Once prepared by the ombudsman and adopted by the council, budgets had always been swiftly accepted by the board and funds had been collected from insurance companies on the basis of those budgets, Mr Kemp said.
There had never been any refusal by any company to contribute its share of funding of the ombudsman's office nor any undue delay in transferring funds to her account, he added.
The board twice increased the ombudsman's proposed budget because it felt that she would require greater resources than had initially been sought, he said.
However, Ms Marrinan Quinn said this related to the board's decision to appoint an administrator to the ombudsman's staff without her agreement.

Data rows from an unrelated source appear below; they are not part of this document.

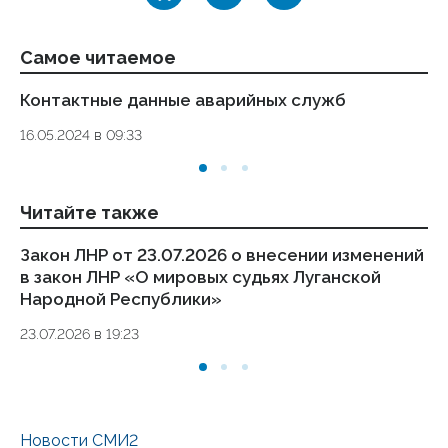
Самое читаемое
Контактные данные аварийных служб
Ук
де
16.05.2024 в 09:33
то
01.
Читайте также
Закон ЛНР от 23.07.2026 о внесении изменений
За
в закон ЛНР «О мировых судьях Луганской
в 
Народной Республики»
о
23.07.2026 в 19:23
23.
Новости СМИ2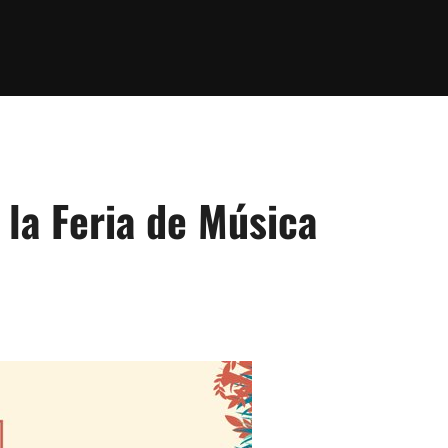
 la Feria de Música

"For the board/council to make such an appointment is in contravention of all accepted norms and principles," she said.
Mr Kemp also denied the charges that the board sought to influence the contents of the ombudsman's report. "The board has made comments and suggested factual corrections but the ombudsman is not obliged to change anything on foot of the board's comments. Submitting such comments on the draft report is hardly evidence of interference or `bullying'," he said. The IIF said its members were happy with the way the Insurance Ombudsman scheme had evolved over the first six years of its operation.
The Minister for Science, Technology and Commerce, Mr Noel Treacy, said he had met with the chairman and the vice-chairman of the Ombudsman's Council and he had been assured that the terms of reference of the scheme continue to be operated satisfactorily. He said he hoped to meet with the council again soon.